» Source document
□ □ □
# Will I look fat in a fursuit??



## RoscoTL (Jun 17, 2009)

I don't know the average weight of fursuiters in their suit. I'm getting one commissioned and just wanted to know if I'd look fat in it. I'm 5'10" 210lbs, and in the process of losing weight? I'm pretty proportioned, I don't have a gut but I'm just bulkier...about 20 lbs over weight if that...


----------



## Fruiit (Jun 17, 2009)

I'm pretty sure it all depends on the way the suit is built and what type of fur it is. 

If the suit fits you more snug it won't hang loose and create extra bulk and if the fur is shorter you won't seem as fluffy or "big." 

But, you also have to realize that each person looks different in suit and even if you do look "big" it may not be a bad thing. I think it makes suiters more cuddly. *laughs*

Being big isn't always bad, I know from experience.


----------



## Shino (Jun 18, 2009)

Once I get my hands on a camera that actually works, I'll post pics of my new suit. I'm a little overweight, but I'm also relatively tall, so the proportions work out. It all depends on how far your belly sticks out and how tight the suit is.


----------



## Uro (Jun 18, 2009)

Well wearing only the body suit will make ya look chubby haha. Once you put the paws and head on things kinda start to balance out proportionately. Mine is pretty form fitting which I like, guess it will depend on the person making it at the sizing.


----------



## Beastcub (Jun 18, 2009)

Shino said:


> Once I get my hands on a camera that actually works, I'll post pics of my new suit. I'm a little overweight, but I'm also relatively tall, so the proportions work out. It all depends on how far your belly sticks out and how tight the suit is.



i actually made the markings on your suit taper in at the middle and brought the digigrade leg padding up the torso a smidge to meet the tummy and thus flattened out the torso so in the suit you should look buff instead of big. this picture is on your duct tape dummy
http://www.beastcub.com/apps/photos/photo?photoid=40343924

so to the OP markings and cleaver padding can actually make some one look slimmer. 
and if some one is overweight choosing a chubby animal helps a lot, a fat cheetah does not look nearly as good as a fat bear. 
in fact being of a big build helps with many species suits such as
penguin
any kind of bear
koala
raccoon
beaver
elephant/mammoth
bull
boar


----------
□ □ □
» Directives
1) From the fursuit forum thread, set down the stretch from "## Beastcub (Jun" through "a fat bear." word for word.
2) In the fursuit forum thread, what animal does Beastcub say looks much better fat than a cheetah does?

» Record set
□ □ □
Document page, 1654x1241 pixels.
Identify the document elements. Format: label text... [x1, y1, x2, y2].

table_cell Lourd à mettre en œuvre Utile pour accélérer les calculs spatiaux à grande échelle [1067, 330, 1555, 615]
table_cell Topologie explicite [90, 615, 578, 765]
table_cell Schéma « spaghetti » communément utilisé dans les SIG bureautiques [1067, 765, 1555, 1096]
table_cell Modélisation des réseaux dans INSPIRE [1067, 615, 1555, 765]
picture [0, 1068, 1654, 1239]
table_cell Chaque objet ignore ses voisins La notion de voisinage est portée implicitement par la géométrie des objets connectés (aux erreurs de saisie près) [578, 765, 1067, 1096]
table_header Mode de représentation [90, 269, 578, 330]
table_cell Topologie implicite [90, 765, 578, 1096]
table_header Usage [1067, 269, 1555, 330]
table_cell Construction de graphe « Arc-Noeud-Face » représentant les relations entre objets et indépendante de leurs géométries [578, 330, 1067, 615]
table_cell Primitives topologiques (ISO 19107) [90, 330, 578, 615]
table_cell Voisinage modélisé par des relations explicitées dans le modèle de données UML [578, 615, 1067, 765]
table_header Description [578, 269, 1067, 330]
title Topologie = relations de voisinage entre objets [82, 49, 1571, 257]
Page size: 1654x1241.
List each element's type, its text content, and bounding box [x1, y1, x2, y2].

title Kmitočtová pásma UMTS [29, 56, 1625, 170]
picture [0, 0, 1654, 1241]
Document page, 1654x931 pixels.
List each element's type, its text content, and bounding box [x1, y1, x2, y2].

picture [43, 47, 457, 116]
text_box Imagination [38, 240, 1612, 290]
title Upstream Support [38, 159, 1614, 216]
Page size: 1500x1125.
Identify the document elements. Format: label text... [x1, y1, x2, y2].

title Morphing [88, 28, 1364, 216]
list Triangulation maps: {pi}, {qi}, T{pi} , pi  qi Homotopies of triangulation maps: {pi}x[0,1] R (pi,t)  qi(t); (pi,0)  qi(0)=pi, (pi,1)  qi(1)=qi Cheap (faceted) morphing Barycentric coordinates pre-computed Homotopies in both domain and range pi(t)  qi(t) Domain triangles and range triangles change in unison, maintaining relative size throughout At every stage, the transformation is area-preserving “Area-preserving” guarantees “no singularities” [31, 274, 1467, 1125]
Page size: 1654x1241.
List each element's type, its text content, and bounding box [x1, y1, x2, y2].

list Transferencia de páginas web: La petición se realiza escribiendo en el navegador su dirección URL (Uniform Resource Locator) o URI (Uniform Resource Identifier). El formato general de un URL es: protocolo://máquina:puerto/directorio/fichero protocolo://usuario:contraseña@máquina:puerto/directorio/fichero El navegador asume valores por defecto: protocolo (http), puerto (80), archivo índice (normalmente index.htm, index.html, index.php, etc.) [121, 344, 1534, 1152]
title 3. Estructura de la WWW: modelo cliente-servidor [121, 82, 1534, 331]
□ □ □
» Written answers
1)
## Beastcub (Jun 18, 2009)

Shino said:


> Once I get my hands on a camera that actually works, I'll post pics of my new suit. I'm a little overweight, but I'm also relatively tall, so the proportions work out. It all depends on how far your belly sticks out and how tight the suit is.



i actually made the markings on your suit taper in at the middle and brought the digigrade leg padding up the torso a smidge to meet the tummy and thus flattened out the torso so in the suit you should look buff instead of big. this picture is on your duct tape dummy
http://www.beastcub.com/apps/photos/photo?photoid=40343924

so to the OP markings and cleaver padding can actually make some one look slimmer. 
and if some one is overweight choosing a chubby animal helps a lot, a fat cheetah does not look nearly as good as a fat bear.

2) A bear.